Harfuch minimiza las grabaciones filtradas de Marina del Pilar
El secretario de Seguridad minimizó las grabaciones filtradas y descartó abrir una investigación. Aseguró que en las reuniones estatales no se comparte información que ponga en riesgo al país.

Tras el tremendo revuelo que provocó la filtración de unas grabaciones de la gobernadora de Baja California, Marina del Pilar Ávila, el secretario de Seguridad y Protección Ciudadana, Omar García Harfuch, minimizó por completo el impacto del material y descartó tajantemente que la mandataria morenista haya comprometido la soberanía del país.
Durante un encuentro con la prensa este martes, Harfuch analizó de manera fría el contenido de las llamadas publicadas por el periodista Héctor de Mauleón y aseguró que, a nivel legal y de seguridad, la filtración no pasa de ser un asunto mediático sin repercusiones reales para las instituciones de justicia mexicana:
“En los audios que se hicieron públicos el día de ayer no se infiere que se vaya a dar información confidencial”
Con esta declaración, el Gobierno federal le quita presión a una de sus gobernadoras clave, bajando los decibelios de una discusión que la oposición ya perfilaba como una supuesta “entrega de soberanía”.
¿Qué se habla en las mesas de seguridad? Datos sin “sensibilidad”
Una de las principales críticas hacia la gobernadora era su aparente disposición a compartir con supuestos intermediarios norteamericanos lo que se discute en las mesas de seguridad estatales. Sin embargo, el secretario Harfuch aclaró cómo funcionan realmente estas juntas y desmintió que ahí se manejen secretos de Estado o estrategias de seguridad nacional de alta prioridad.
Según el funcionario, las reuniones diarias sirven para revisar estadísticas generales y el comportamiento de la criminalidad a nivel local, por lo que negó que se vaya a abrir una investigación al no existir un delito que perseguir:
“No hay una información como tal que tenga un grado de sensibilidad que nos preocupe que fuera compartido con alguna autoridad, si es que fuera el caso que es con alguna autoridad”
Harfuch insistió en que el flujo ordinario de estas mesas incluye principalmente el reporte de la incidencia delictiva diaria, un tipo de información que suele ser pública y que no pone en riesgo operaciones activas de inteligencia o despliegues tácticos de las Fuerzas Armadas en Baja California.
Sheinbaum se suma al cobijo: “No se sabe con quién habla”

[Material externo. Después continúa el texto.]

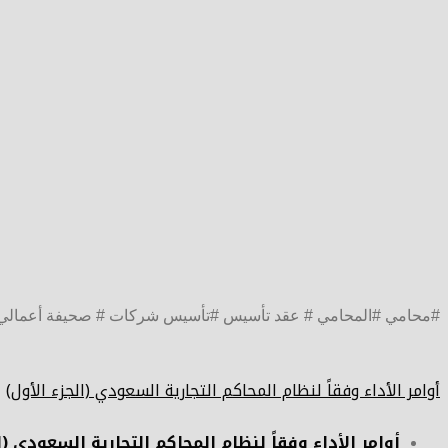
#محامي #المحامي # عقد تأسيس #تأسيس شركات # صحيفة أعمالي
أوامر الأداء وفقاً لنظام المحاكم التجارية السعودي (الجزء الأول)
أوامر الأداء وفقاً لنظام المحاكم التجارية السعودي (ا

La estrategia de control de daños fue operada en conjunto desde el más alto nivel. La presidenta Claudia Sheinbaum respaldó la postura de su secretario de Seguridad y apuntó al principal vacío técnico de las grabaciones: la falta de identidad y acreditación de los misteriosos interlocutores que aparecen en la llamada telefónica.
Sheinbaum defendió a la gobernadora bajacaliforniana argumentando que el origen y destino de esas pláticas sigue estando en el aire, debilitando la narrativa de un supuesto “pacto” formal con el país vecino:
“Ella dio una explicación. No se sabe realmente ni siquiera con quién está hablando, lo que hay es una llamada telefónica que dio a conocer un periodista, no se sabe ni siquiera bien con quién está hablando”
Con este cobijo de la cúpula federal, la administración de la gobernadora morenista respira al menos en el plano institucional, mientras que en el terreno digital, el debate sobre los límites de la cooperación bilateral con Estados Unidos sigue encendido.